Washington, Oct 13 -


Mr. Speaker, in the last 2 days, we have been learning some disturbing information about the Nation of Iran and its dictator, Ahmadinejad. It seems as though, with the consultation with Iran and the drug cartels in Mexico, it was the idea that the Iranian Government, through one of its operatives, would commit a crime against the United States. We're learning more and more about this, but it's my opinion that the Iranian Government was in the middle of this attempted assault on American soil.

The idea that the Embassy down the street that belongs to the Saudi Arabians would be attacked, that the Saudi Arabian Ambassador would be murdered somewhere in a restaurant in Washington, DC, with a possible attack on the Israeli Ambassador, with a possible attack on the Israeli Ambassador and the Saudi Arabian Ambassador in Argentina, was being plotted by the Iranian Government against us is something that we should be aware of and conscious of and be very concerned about.

Thanks to good law enforcement, this terror plot was thwarted. But what if it had occurred? What if the will of this terrorist would-be to go to Mexico and meet with what he thought was a Zeta cartel member to smuggle explosives into the United States from Mexico that would be used in an attack in Washington, DC, what if that had actually occurred? Certainly, if the Iranian Government was involved in it, we would consider that an act of aggression against the United States.

And it's interesting to me that the Iranian Government was so bold that they thought they could do something like this and get away with it. Did they believe that the United States would not do anything about it? Did they perceive us to be so weak that we would not have shown them consequences for this action against this Nation? We don't know. But the truth is we should show the Iranian Government that there are consequences for an attempted attack such as this by the Iranian Government.

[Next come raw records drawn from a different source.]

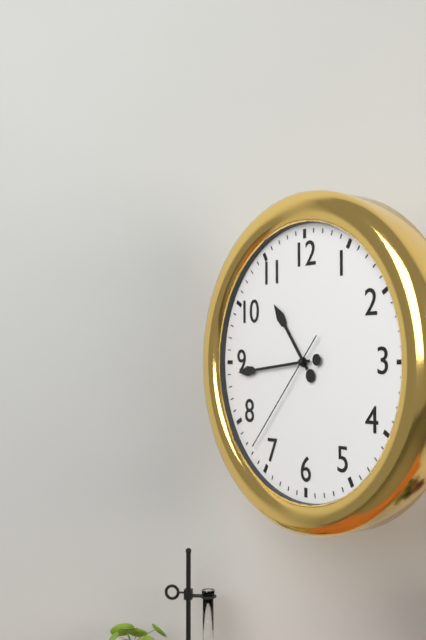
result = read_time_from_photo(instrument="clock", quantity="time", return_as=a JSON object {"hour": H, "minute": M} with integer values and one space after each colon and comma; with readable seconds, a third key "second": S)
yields {"hour": 10, "minute": 44, "second": 37}
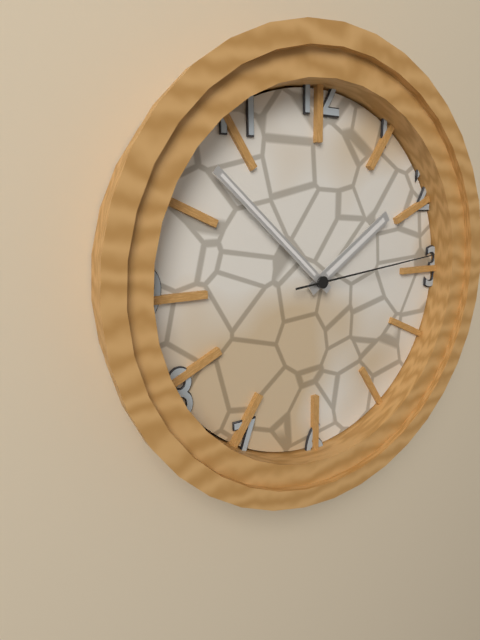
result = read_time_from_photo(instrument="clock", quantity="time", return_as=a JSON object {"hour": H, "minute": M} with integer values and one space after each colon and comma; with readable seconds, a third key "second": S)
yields {"hour": 1, "minute": 52, "second": 14}
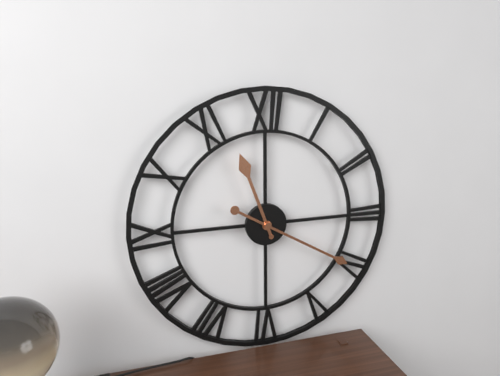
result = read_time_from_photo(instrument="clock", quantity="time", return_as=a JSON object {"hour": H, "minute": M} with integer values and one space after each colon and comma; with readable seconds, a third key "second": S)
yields {"hour": 11, "minute": 20}
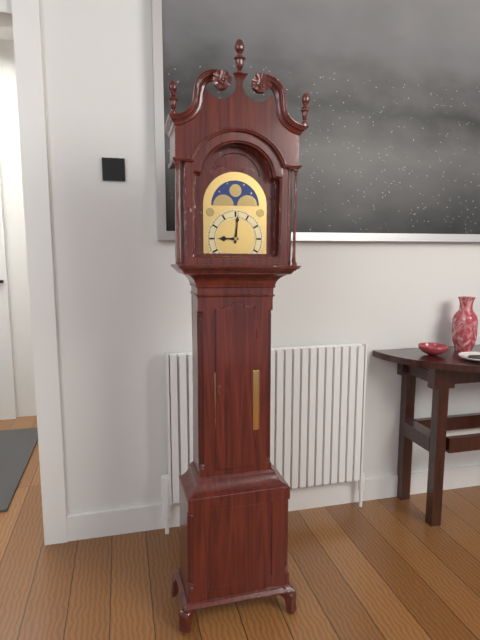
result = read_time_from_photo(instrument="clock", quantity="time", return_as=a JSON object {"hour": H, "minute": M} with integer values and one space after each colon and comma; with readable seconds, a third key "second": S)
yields {"hour": 9, "minute": 1}
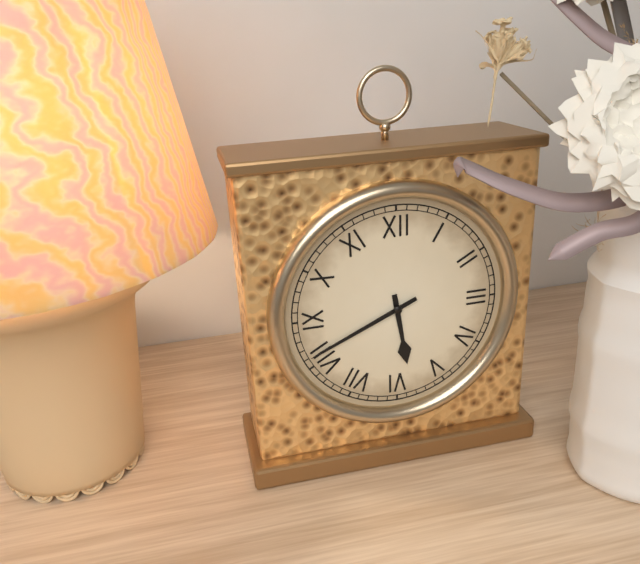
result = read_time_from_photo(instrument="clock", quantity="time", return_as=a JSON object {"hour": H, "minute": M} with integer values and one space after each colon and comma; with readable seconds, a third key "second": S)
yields {"hour": 5, "minute": 41}
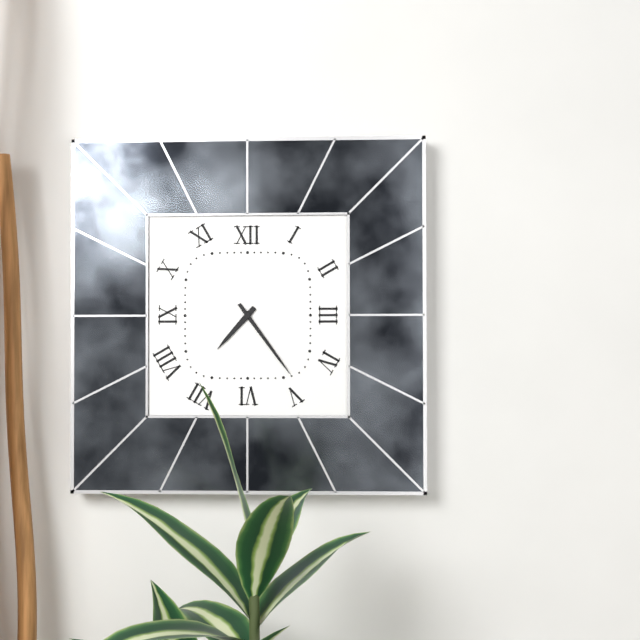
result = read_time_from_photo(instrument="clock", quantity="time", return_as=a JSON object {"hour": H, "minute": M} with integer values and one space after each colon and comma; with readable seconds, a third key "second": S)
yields {"hour": 7, "minute": 24}
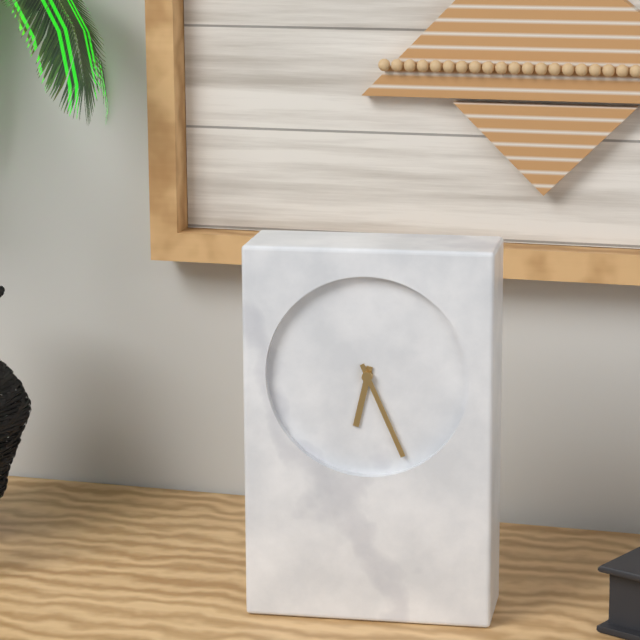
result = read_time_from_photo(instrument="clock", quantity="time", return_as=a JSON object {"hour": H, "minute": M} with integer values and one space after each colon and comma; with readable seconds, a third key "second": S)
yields {"hour": 6, "minute": 26}
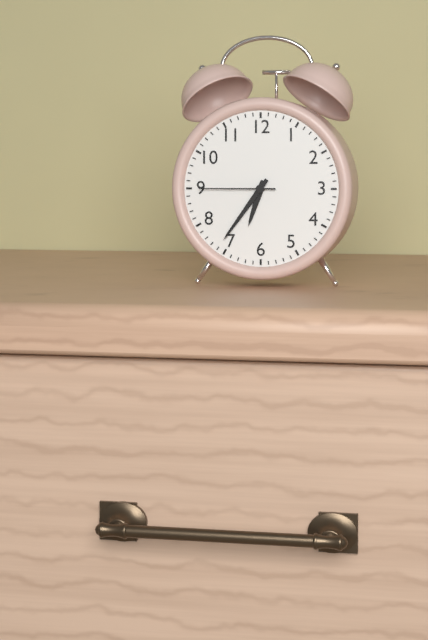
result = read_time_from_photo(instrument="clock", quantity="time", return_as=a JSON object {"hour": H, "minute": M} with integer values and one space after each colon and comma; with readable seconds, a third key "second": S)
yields {"hour": 6, "minute": 36, "second": 45}
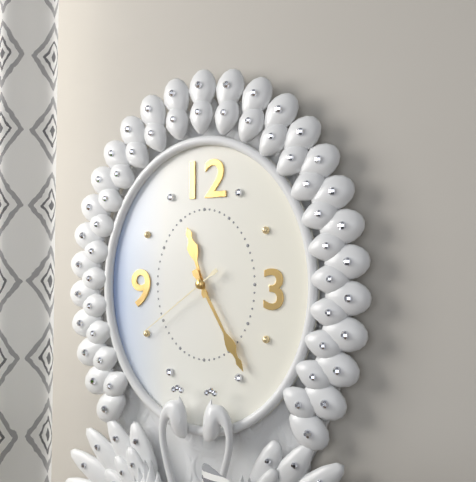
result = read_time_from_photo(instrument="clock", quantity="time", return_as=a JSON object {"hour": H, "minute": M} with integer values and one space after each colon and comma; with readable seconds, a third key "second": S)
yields {"hour": 11, "minute": 25, "second": 39}
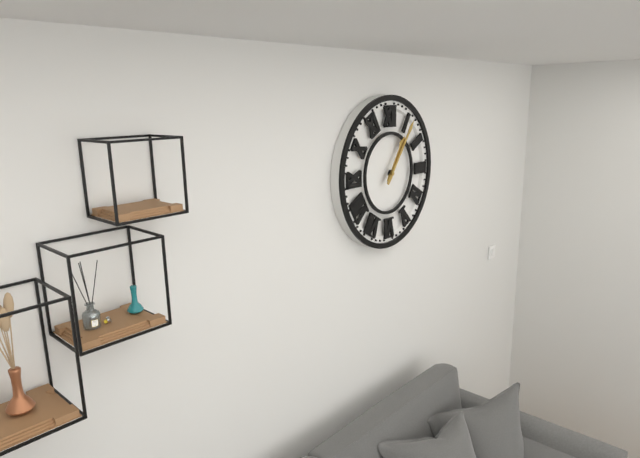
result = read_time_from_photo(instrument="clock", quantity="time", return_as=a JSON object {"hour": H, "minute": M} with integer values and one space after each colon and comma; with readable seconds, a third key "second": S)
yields {"hour": 1, "minute": 6}
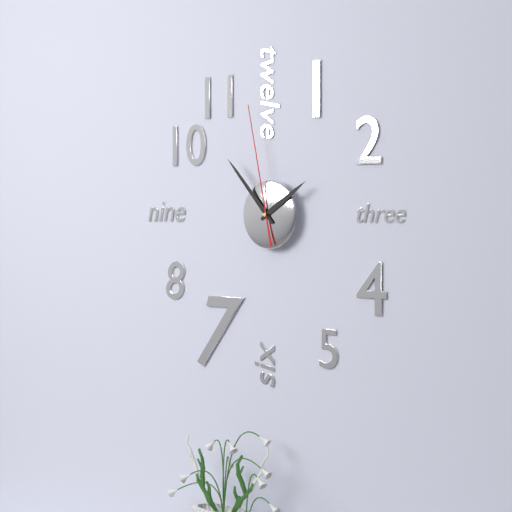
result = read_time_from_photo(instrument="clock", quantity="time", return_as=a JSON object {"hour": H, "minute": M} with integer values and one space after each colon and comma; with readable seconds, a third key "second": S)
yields {"hour": 1, "minute": 53, "second": 58}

There are a couple of things that I think are important for us to realize. One, we should hold the Iranian Government accountable for this attempted attack on American soil, to show them that you must leave us alone no matter what your political philosophy is. But just as equally disturbing is the fact that this operative--that I believe was dispatched by the Iranian Government--had the wherewithal to go to Mexico, our neighbors, and try to work with the drug cartels down there, and working in unison to come into the United States to commit a crime. Now, granted, the person that he was working with was not a Zeta cartel member. It was one of our own law enforcement officers. But the person thought he was working with the drug cartels. And the reason he was working with the drug cartels is because they, too, are at war with the United States, and they have easy access into the United States.

On a daily basis, the Zeta drug cartel--which I think is the worst of the worst in Mexico--comes into the United States and brings drugs and people, traffics humans, anything for money. And on a daily basis, they go back to Mexico and they take that money and they take weapons because they have access to our porous borders. If you want to get into the United States, hook up with one of the drug cartels and they'll get you in the U.S. And that's obvious what this Iranian operative was trying to do was to hook up with them. The drug cartels, for little money, will do anything, including commit murder in the United States.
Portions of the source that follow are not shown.